## [WORK INSTRUCTION]
Write out every line of text in the entries below without changing anything, and leave the pictures out of your answer.

────

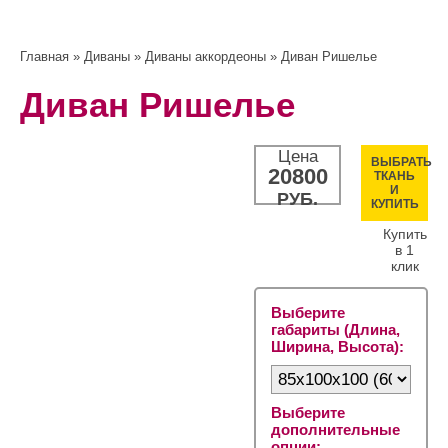
Главная
»
Диваны
»
Диваны аккордеоны
» Диван Ришелье
Диван Ришелье
Цена
ВЫБРАТЬ
20800
ТКАНЬ
И
РУБ.
КУПИТЬ
Купить
в 1
клик
Выберите
габариты (Длина,
Ширина, Высота):
Выберите
дополнительные
опции:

────

## [WRITTEN SOLUTION]
Главная
»
Диваны
»
Диваны аккордеоны
» Диван Ришелье
Диван Ришелье
Цена
ВЫБРАТЬ
20800
ТКАНЬ
И
РУБ.
КУПИТЬ
Купить
в 1
клик
Выберите
габариты (Длина,
Ширина, Высота):
Выберите
дополнительные
опции:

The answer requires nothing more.